Work instruction
Using the data below, return all lines in which "Endometrium" appears.

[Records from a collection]
▼▼▼

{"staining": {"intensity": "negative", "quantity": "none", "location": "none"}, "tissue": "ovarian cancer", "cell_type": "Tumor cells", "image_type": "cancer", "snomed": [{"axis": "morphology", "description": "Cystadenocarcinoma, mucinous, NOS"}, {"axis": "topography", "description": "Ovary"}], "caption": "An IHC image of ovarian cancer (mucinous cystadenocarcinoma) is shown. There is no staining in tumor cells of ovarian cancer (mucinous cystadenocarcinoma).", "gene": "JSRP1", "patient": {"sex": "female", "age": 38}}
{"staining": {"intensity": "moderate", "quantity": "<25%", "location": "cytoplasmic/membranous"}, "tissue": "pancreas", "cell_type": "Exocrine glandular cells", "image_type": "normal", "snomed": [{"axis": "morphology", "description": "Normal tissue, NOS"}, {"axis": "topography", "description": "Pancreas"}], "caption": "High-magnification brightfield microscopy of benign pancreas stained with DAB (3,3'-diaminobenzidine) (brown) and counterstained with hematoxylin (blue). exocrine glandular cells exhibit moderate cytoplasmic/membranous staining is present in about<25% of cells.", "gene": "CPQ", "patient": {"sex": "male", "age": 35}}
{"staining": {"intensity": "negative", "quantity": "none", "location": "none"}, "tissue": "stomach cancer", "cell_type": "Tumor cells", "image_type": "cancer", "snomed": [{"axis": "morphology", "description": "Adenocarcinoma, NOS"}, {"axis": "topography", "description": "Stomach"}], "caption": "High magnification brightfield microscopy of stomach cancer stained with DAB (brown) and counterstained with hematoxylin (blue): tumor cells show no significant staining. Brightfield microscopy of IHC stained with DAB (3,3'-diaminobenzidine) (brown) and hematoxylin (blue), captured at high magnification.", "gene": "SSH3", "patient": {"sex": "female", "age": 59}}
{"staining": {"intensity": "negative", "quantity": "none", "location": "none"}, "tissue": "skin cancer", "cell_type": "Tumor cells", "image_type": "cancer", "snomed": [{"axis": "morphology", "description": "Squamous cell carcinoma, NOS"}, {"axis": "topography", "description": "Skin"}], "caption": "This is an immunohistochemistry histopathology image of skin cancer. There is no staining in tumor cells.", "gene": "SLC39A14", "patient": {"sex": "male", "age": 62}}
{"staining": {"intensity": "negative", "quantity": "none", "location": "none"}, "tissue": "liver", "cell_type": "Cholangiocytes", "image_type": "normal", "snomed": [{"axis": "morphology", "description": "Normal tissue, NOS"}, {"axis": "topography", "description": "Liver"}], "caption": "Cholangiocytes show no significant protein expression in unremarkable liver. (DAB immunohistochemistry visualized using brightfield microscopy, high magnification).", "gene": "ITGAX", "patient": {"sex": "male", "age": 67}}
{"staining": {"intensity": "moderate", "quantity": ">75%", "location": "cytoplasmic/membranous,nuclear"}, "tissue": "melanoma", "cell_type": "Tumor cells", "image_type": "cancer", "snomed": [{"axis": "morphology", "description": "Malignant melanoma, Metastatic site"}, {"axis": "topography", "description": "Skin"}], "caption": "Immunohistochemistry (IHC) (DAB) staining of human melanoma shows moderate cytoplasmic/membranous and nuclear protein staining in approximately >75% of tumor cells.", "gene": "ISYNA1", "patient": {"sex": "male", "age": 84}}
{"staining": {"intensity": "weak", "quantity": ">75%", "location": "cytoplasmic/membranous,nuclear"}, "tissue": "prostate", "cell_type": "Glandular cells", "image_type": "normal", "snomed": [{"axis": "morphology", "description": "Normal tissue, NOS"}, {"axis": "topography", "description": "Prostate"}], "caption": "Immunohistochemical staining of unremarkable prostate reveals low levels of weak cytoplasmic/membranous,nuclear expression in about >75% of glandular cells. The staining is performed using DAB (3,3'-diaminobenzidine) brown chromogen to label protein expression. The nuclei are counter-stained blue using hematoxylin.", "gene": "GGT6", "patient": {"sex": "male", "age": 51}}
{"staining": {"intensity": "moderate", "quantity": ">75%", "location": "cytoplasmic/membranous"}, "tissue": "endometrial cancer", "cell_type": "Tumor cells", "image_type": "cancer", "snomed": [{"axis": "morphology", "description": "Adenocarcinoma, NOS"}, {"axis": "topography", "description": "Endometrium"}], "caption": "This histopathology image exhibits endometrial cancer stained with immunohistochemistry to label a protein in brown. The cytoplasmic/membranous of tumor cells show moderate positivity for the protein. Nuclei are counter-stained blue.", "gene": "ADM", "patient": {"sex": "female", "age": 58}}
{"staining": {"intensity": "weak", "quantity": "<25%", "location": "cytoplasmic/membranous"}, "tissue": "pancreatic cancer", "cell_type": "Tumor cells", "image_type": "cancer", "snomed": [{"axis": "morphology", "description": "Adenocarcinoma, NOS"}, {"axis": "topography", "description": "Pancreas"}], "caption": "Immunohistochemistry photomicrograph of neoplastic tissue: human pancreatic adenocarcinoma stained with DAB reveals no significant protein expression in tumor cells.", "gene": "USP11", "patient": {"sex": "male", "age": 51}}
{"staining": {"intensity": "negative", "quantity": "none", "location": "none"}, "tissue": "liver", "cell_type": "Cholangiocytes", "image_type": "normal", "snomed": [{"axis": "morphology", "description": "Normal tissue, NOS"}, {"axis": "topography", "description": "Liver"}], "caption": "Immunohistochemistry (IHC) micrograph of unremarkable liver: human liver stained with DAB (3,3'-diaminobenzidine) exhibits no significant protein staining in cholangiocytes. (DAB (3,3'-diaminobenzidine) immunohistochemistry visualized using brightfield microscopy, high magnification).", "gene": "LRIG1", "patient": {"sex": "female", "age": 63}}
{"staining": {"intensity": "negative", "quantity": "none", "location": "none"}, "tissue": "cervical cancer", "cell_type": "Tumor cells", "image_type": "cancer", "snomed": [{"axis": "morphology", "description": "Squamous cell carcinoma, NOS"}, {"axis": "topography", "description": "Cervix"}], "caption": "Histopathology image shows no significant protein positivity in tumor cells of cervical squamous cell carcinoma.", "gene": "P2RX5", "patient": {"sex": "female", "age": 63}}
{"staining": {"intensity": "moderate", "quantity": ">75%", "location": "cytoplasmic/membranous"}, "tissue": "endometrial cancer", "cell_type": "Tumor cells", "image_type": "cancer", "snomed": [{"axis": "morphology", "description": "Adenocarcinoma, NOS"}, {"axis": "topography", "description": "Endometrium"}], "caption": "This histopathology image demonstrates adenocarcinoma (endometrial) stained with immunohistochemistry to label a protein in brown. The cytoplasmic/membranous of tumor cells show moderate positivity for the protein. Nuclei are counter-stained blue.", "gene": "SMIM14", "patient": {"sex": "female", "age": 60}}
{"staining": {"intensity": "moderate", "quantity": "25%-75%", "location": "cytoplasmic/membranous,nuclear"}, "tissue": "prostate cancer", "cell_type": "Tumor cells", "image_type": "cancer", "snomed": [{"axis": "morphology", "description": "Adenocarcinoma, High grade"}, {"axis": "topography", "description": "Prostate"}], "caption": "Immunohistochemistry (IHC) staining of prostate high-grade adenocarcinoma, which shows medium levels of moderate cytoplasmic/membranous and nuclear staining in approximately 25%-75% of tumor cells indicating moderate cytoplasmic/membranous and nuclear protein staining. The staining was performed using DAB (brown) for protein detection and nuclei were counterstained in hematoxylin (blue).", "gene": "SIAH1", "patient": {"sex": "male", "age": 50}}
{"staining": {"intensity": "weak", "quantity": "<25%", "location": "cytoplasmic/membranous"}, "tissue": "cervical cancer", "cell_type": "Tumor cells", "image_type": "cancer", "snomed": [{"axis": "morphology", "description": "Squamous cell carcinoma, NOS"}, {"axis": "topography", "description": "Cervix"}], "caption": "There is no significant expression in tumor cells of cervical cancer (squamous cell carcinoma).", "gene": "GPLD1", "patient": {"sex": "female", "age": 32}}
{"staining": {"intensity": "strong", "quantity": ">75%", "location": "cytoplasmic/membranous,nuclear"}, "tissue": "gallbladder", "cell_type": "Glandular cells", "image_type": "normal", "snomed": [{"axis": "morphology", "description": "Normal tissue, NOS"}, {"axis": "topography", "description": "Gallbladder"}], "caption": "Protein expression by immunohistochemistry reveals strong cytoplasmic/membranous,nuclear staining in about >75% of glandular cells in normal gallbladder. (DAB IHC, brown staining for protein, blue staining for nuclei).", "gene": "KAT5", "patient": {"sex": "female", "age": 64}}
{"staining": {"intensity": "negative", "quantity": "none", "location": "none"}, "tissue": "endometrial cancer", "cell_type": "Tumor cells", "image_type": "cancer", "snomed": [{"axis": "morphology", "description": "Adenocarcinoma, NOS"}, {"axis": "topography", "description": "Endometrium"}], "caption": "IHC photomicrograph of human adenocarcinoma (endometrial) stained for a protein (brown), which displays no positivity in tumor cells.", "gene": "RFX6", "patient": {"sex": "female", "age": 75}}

▲▲▲

Solution below
{"staining": {"intensity": "moderate", "quantity": ">75%", "location": "cytoplasmic/membranous"}, "tissue": "endometrial cancer", "cell_type": "Tumor cells", "image_type": "cancer", "snomed": [{"axis": "morphology", "description": "Adenocarcinoma, NOS"}, {"axis": "topography", "description": "Endometrium"}], "caption": "This histopathology image exhibits endometrial cancer stained with immunohistochemistry to label a protein in brown. The cytoplasmic/membranous of tumor cells show moderate positivity for the protein. Nuclei are counter-stained blue.", "gene": "ADM", "patient": {"sex": "female", "age": 58}}
{"staining": {"intensity": "moderate", "quantity": ">75%", "location": "cytoplasmic/membranous"}, "tissue": "endometrial cancer", "cell_type": "Tumor cells", "image_type": "cancer", "snomed": [{"axis": "morphology", "description": "Adenocarcinoma, NOS"}, {"axis": "topography", "description": "Endometrium"}], "caption": "This histopathology image demonstrates adenocarcinoma (endometrial) stained with immunohistochemistry to label a protein in brown. The cytoplasmic/membranous of tumor cells show moderate positivity for the protein. Nuclei are counter-stained blue.", "gene": "SMIM14", "patient": {"sex": "female", "age": 60}}
{"staining": {"intensity": "negative", "quantity": "none", "location": "none"}, "tissue": "endometrial cancer", "cell_type": "Tumor cells", "image_type": "cancer", "snomed": [{"axis": "morphology", "description": "Adenocarcinoma, NOS"}, {"axis": "topography", "description": "Endometrium"}], "caption": "IHC photomicrograph of human adenocarcinoma (endometrial) stained for a protein (brown), which displays no positivity in tumor cells.", "gene": "RFX6", "patient": {"sex": "female", "age": 75}}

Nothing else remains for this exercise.